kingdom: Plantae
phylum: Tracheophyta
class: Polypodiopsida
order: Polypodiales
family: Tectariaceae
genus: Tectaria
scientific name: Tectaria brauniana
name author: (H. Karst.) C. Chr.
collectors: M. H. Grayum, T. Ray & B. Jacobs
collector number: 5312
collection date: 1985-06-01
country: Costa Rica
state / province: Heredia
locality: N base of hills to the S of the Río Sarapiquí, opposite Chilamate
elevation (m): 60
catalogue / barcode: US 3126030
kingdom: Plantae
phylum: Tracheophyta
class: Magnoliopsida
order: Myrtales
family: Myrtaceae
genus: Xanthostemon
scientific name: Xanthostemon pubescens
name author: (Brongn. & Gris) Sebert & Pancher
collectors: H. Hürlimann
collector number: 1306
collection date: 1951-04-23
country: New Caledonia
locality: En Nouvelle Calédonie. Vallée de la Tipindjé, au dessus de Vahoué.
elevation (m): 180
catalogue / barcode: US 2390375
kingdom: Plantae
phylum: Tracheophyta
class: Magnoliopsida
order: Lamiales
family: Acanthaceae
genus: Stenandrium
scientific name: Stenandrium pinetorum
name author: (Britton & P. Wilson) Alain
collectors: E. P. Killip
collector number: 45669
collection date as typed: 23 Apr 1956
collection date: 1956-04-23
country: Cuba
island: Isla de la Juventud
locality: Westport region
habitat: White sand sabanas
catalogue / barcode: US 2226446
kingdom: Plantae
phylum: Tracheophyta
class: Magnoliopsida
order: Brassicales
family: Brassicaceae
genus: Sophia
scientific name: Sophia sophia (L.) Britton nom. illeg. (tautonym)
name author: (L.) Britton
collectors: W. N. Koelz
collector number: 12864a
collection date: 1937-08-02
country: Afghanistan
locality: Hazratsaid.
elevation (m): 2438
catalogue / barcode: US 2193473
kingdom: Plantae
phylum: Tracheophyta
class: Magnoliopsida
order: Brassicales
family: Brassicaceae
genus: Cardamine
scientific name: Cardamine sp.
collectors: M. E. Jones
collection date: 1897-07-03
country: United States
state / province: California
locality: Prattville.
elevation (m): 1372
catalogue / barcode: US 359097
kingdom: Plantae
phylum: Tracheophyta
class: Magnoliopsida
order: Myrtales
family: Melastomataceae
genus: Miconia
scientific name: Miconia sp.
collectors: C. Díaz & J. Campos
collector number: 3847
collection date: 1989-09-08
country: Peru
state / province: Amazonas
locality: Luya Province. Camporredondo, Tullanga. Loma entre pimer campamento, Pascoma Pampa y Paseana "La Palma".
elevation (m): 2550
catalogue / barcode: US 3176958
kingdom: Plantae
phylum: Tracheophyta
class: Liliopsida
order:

^^^^^^^^^^^^^^^^

What to work on
Show every line of the records above that contains the string "country", copying each line in full. Treat uppercase and lowercase as different.

Complete output
country: Costa Rica
country: New Caledonia
country: Cuba
country: Afghanistan
country: United States
country: Peru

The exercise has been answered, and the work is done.